With its new lease of life on CD, Autograph’s ‘Loud And Clear’ is a must have for all fans who had never heard it previously.
Written by: Dangerzone
ALBUM: Loud and Clear
CD REISSUE: Discogs Reissue List
COUNTRY OF ORIGIN: USA
LINEUP: Steve Plunkett – vocals, guitars * Steve Lynch – lead guitars * Randy Rand – bass * Stephen Isham – keyboards * Kenni Richards – drums
TRACK LISTING: 01 Loud And Clear * 02 Dance All Night * 03 She Never Looked That Good To Me * 04 Bad Boy * 05 Everytime I Dream * 06 She’s A Tease * 07 Judt Got Back From Heaven * 08 Down ‘n’ Dirty * 09 More Than A Million Times * 10 When The Sun Goes Down
WEBLINKS: Steve Lynch FB
About to receive a long overdue reissue on CD from Rock Candy, this was easily the best of Autograph’s three albums and also one of the best AOR releases of 1987. Autograph’s first two studio recordings contained flashes of brilliance but inconsistency plagued both ‘Sign In Please’ and ‘That’s The Stuff’, with some ordinary tracks that lacked both melody and true originality.
By ‘Loud And Clear’ the band had left behind most traces of their hard rock leanings and concentrated squarely on pursuing a melodic direction that finally achieved the balance Autograph were looking for, one of AOR magnificence.
Sadly by this point the bands commercial appeal was on the lag, and it’s unbelievable they could not secure a hit similar to ‘Turn Up The Radio’ with the multitude of potential chart action of ‘Loud And Clear’. The production from Andy Johns was another plus, giving Autograph the, ahem, clearest, sound of their trio of recordings.

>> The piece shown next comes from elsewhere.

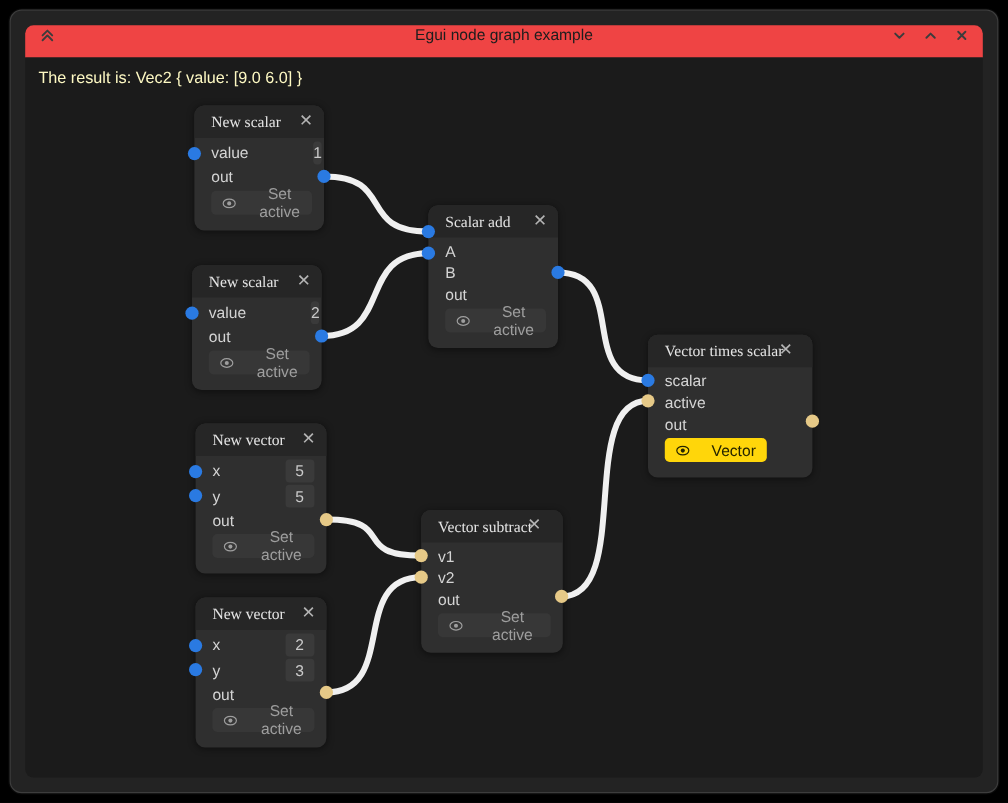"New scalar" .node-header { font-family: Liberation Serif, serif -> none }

The anthemic title track is a rousing way to kick the album off, before moving into the good time party rock of ‘Dance All Night’, with another huge hook. AOR lovers will gorge themselves with ‘She Never Looked That Good For Me’, heavy on thrilling verses and bridges, one for the ages. The keyboards are everywhere, resulting in a must hear feast of melodic excellence.
Same goes for the equally inspired ‘Bad Boy’, which pushes some exciting melody lines to the forefront. Power ballad ‘Everytime I Dream’ is powerful enough to have been a number one smash, it’s textbook material, putting many an AOR act of 1987 to waste.
‘She’s A Tease’ returns to the huge chorus filled, good time arena rock, before more AOR levels are exceeded with ‘Just Got Back From Heaven’. Autograph in all fairness had attained an obvious sound of their own by now and it’s difficult to compare this to similar artists, probably because it is far superior.
‘More Than A Million Times’ is another blockbuster ballad, the other two tracks ‘Down And Dirty’ and ‘When The Sun Goes Down’ both harmless odes to the good life with phenomenal choruses that are the albums strength through and through.
If keyboard dominance and melodic guitar work is your bag then this is one that’s hard to overlook. This should have pushed Autograph even further, but it never happened and the band split two years later, the demos they had been working on seeing the light of day in 1997 on ‘Missing Pieces’.
For once I’d agree that here was a band who probably did the right thing in breaking up, there was perhaps nowhere left to go with their type of melodic rock and with the clinic of ‘Loud And Clear’ it was a fine way to depart. Better than seeing the band continue into the 90’s and turn grunge I’d suggest!
With its new lease of life on CD, Autograph’s ‘Loud And Clear’ is a must have for all fans who had never heard it previously. It’s good to see the right albums getting chosen for special treatment!